Description of the task
Copy out the text of each entry below, swapping "WEBSHOP" for "BOLT" and keeping everything else the same. Leave the pictures out.

━━━━━━━━━━━━━━━━

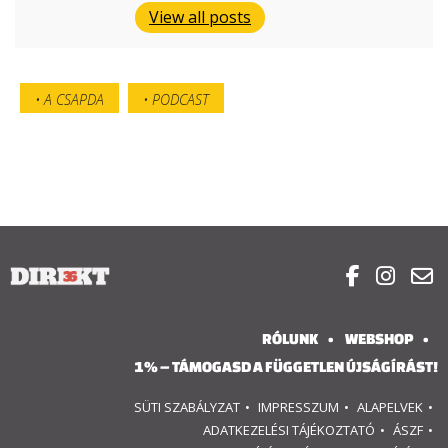
View all posts
A CSAPDA
PODCAST



RÓLUNK
WEBSHOP
1% – TÁMOGASD A FÜGGETLEN ÚJSÁGÍRÁST!
SÜTI SZABÁLYZAT
IMPRESSZUM
ALAPELVEK
ADATKEZELÉSI TÁJÉKOZTATÓ
ÁSZF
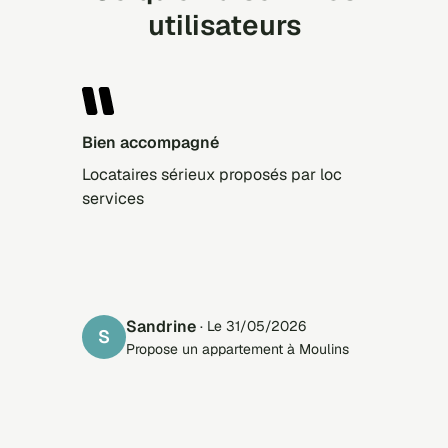
utilisateurs
Bien accompagné
Locataires sérieux proposés par loc
services
Sandrine
· Le 31/05/2026
S
Propose un appartement à Moulins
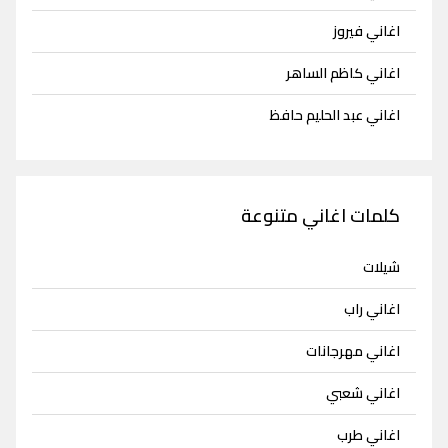
اغاني فيروز
اغاني كاظم الساهر
اغاني عبد الحليم حافظ
كلمات اغاني متنوعة
شيلات
اغاني راب
اغاني مهرجانات
اغاني شعبي
اغاني طرب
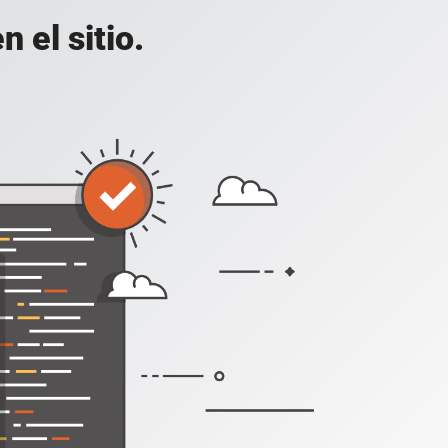
 el sitio.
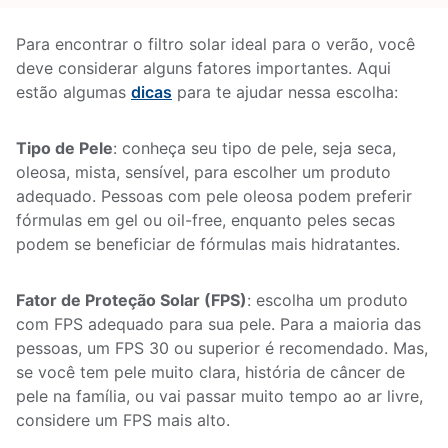
Para encontrar o filtro solar ideal para o verão, você
deve considerar alguns fatores importantes. Aqui
estão algumas
dicas
para te ajudar nessa escolha:
Tipo de Pele
: conheça seu tipo de pele, seja seca,
oleosa, mista, sensível, para escolher um produto
adequado. Pessoas com pele oleosa podem preferir
fórmulas em gel ou oil-free, enquanto peles secas
podem se beneficiar de fórmulas mais hidratantes.
Fator de Proteção Solar (FPS)
: escolha um produto
com FPS adequado para sua pele. Para a maioria das
pessoas, um FPS 30 ou superior é recomendado. Mas,
se você tem pele muito clara, história de câncer de
pele na família, ou vai passar muito tempo ao ar livre,
considere um FPS mais alto.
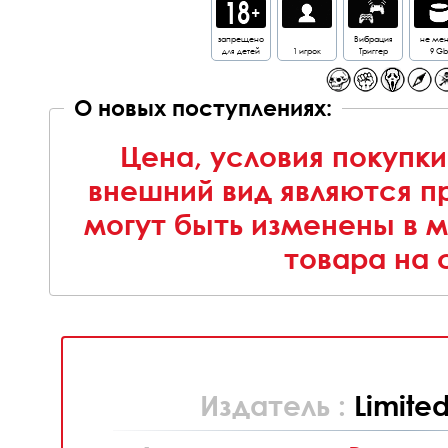
запрещено
Вибрация
не ме
для детей
1 игрок
Триггер
9 Gb
О новых поступлениях:
Цена, условия покупки
внешний вид являются п
могут быть изменены в 
товара на 
Издатель :
Limite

━━━━━━━━━━━━━━━━

Result
View all posts
A CSAPDA
PODCAST



RÓLUNK
BOLT
1% – TÁMOGASD A FÜGGETLEN ÚJSÁGÍRÁST!
SÜTI SZABÁLYZAT
IMPRESSZUM
ALAPELVEK
ADATKEZELÉSI TÁJÉKOZTATÓ
ÁSZF
utilisateurs
Bien accompagné
Locataires sérieux proposés par loc
services
Sandrine
· Le 31/05/2026
S
Propose un appartement à Moulins
اغاني فيروز
اغاني كاظم الساهر
اغاني عبد الحليم حافظ
كلمات اغاني متنوعة
شيلات
اغاني راب
اغاني مهرجانات
اغاني شعبي
اغاني طرب
 el sitio.
Para encontrar o filtro solar ideal para o verão, você
deve considerar alguns fatores importantes. Aqui
estão algumas
dicas
para te ajudar nessa escolha:
Tipo de Pele
: conheça seu tipo de pele, seja seca,
oleosa, mista, sensível, para escolher um produto
adequado. Pessoas com pele oleosa podem preferir
fórmulas em gel ou oil-free, enquanto peles secas
podem se beneficiar de fórmulas mais hidratantes.
Fator de Proteção Solar (FPS)
: escolha um produto
com FPS adequado para sua pele. Para a maioria das
pessoas, um FPS 30 ou superior é recomendado. Mas,
se você tem pele muito clara, história de câncer de
pele na família, ou vai passar muito tempo ao ar livre,
considere um FPS mais alto.
запрещено
Вибрация
не ме
для детей
1 игрок
Триггер
9 Gb
О новых поступлениях:
Цена, условия покупки
внешний вид являются п
могут быть изменены в 
товара на 
Издатель :
Limite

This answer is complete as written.